### WHAT YOU WILL DO
Among the lines below, count those with "undefined". Give the total alone.

### Dataset entries
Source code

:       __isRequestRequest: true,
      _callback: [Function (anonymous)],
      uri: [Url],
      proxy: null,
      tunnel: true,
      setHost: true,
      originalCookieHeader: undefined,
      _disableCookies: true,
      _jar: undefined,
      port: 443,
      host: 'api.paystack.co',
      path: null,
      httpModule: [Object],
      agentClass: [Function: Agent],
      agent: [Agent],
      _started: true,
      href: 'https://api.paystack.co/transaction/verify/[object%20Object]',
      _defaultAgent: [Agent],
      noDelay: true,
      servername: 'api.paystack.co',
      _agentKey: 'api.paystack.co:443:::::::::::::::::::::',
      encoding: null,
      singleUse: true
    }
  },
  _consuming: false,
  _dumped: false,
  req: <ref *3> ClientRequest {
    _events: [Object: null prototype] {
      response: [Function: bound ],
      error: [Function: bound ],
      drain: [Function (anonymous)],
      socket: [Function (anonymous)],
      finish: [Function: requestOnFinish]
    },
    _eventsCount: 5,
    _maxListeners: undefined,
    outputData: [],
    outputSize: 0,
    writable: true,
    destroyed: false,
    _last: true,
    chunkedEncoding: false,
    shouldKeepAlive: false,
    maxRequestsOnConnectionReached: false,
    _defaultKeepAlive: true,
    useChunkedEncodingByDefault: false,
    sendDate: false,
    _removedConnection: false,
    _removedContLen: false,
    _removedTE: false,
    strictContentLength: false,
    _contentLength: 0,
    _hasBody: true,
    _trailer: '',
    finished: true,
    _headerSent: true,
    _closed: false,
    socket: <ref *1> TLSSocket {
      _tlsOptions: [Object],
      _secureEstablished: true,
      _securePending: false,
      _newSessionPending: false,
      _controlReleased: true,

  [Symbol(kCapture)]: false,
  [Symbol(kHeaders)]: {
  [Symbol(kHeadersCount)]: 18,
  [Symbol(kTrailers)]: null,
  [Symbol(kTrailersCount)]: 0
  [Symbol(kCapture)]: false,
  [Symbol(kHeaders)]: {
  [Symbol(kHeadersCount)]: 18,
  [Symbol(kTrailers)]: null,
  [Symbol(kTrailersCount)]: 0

### ANSWER BOX
3